Le norvégien Biosphere (Geir Jenssen) est plus qu’un vétéran de l’ambient. Sans le moindre excès, on peut l’affubler du titre de légende. Parmi ses douze albums, on peut aisément placer Substrata et Cirque (fraîchement ré-édités) comme des monuments indispensables du genre. Seulement voilà, depuis N-Plants en 2011 (Touch), le scandinave a quelque peu confondu recherche et perdition, tant et tellement que sa collaboration de l’année dernière avec une autre figure tutélaire (Deathprod) avait même provoqué un sentiment de gêne. Sans crier gare, il revient cette année sur un label jusqu’alors inconnu pour réaliser l’énigmatique Departed Glories.
Ce disque résulte d’errances répétées dans la forêt polonaise de Wolski, où furent massacrés bon nombre de cracoviens durant la seconde guerre mondiale. L’histoire raconte qu’une médiévale reine polonaise, Bronislawa, accompagnée de religieuses, s’était réfugiée dans cette même forêt pour échapper aux tartares durant l’invasion que connut le pays au 13ème siècle. Un monument fut construit à son effigie, mais détruit lors d’un autre conflit, cette fois-ci contre l’Autriche au 19ème siècle. Le norvégien a imaginé le sentiment de traque qu’avait pu ressentir Bronislawa en ces lieux avant de succomber. Et il l’a retranscrit en musique.
Pour accompagner le disque, il a utilisé le travail photographique de Sergei Prokudin-Gorsky pour présenter un artwork à la portée symbolique, humaniste et politique sans équivoque. Une femme arménienne en habit traditionnel, les mains jointes, dotée d’un regard aussi perforant qu’hypnotique, siège dans une forêt turque et semble scruter l’auditeur pour lui révéler son témoignage d’un génocide à venir.
Les lieux sont-ils dotés d’une âme, de mémoire et de vibrations ? Le sang des martyrs peut-il jusqu’à fertiliser la racine des arbres ? Leur rendre quelque chose de ce traumatisme ? L’histoire, qui plus est dramatique et mortifère, peut-elle infuser dans les terres et pénétrer l’esprit de celui qui s’y aventure ? Quand les fantômes caressent la nuque de l’errant, les frissons qui le parcourent sont-ils autant d’invitations au souvenir de ce qu’ils furent, et de comment ils sont morts ? Si les martyrs ne meurent jamais, les charniers qui les abritent peuvent-ils prétendre au havre de paix ?

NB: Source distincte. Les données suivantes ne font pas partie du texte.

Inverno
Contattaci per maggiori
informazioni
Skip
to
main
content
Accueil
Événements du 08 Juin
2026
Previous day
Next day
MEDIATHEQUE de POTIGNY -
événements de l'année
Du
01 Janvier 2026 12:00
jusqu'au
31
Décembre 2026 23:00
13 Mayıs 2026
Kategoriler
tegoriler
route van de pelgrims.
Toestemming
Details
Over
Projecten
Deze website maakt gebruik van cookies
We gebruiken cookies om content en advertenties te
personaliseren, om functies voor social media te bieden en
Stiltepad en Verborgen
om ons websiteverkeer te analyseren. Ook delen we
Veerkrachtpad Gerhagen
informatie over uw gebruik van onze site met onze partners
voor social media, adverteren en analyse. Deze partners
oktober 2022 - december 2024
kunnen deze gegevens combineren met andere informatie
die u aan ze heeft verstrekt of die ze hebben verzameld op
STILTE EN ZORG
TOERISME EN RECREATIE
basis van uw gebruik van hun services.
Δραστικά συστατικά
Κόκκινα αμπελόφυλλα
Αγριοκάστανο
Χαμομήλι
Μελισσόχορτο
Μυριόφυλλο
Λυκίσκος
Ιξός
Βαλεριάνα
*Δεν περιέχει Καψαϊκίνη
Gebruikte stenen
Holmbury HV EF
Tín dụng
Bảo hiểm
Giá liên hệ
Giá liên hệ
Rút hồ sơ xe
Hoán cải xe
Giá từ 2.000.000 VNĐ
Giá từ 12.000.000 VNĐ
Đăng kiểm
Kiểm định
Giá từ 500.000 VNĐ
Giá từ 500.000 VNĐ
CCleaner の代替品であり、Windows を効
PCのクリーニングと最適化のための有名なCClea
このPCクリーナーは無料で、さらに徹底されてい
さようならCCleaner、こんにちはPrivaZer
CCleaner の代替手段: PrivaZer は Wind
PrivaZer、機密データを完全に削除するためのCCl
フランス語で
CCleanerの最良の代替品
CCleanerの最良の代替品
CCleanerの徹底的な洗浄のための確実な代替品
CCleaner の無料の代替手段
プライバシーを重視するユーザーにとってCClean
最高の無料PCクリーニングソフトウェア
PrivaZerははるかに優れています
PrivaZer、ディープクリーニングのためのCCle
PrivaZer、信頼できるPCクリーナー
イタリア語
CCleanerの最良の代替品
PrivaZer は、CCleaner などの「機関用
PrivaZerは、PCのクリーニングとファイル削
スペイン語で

Biosphere a réuni un nombre incalculables d’enregistrements de musiques traditionnelles ukrainiennes, polonaises et d’Europe de l’Est. Si toutes tendent pratiquement vers le sacré, le norvégien a décidé de les échantillonner, les transfomer en nappes sous des filtres dont il a le secret. Aidé par des captures fantômatiques de choeurs féminins et enfantins, il a composé une ôde au voile, à la texture et à cette tension suspendue. A ce que le refuge doit à la menace. Une élégie de l’indicible, sublimant ce que la beauté a de plus terrible.
Outre son travail colossal de recherche et de transformation, l’exploit de Departed Glories est d’avoir saisi l’âme friable d’un lieu et d’en délivrer quelque chose qui peut prétendre à l’éternel. Se dresse ici un disque mystique, qui doit autant au palpable qu’au métaphysique. Un album qui rappelle que les plus beaux combats sont ceux perdus d’avance, juste par principe. Une musique pour se soustraire à la contemplation du vide dans les entrelacs du grand rien. Une oeuvre pour s’évader du non sens ici bas, planter des galantusias sur les berges d’Utøya, chanter la Miserere dans les vallées du Rojava.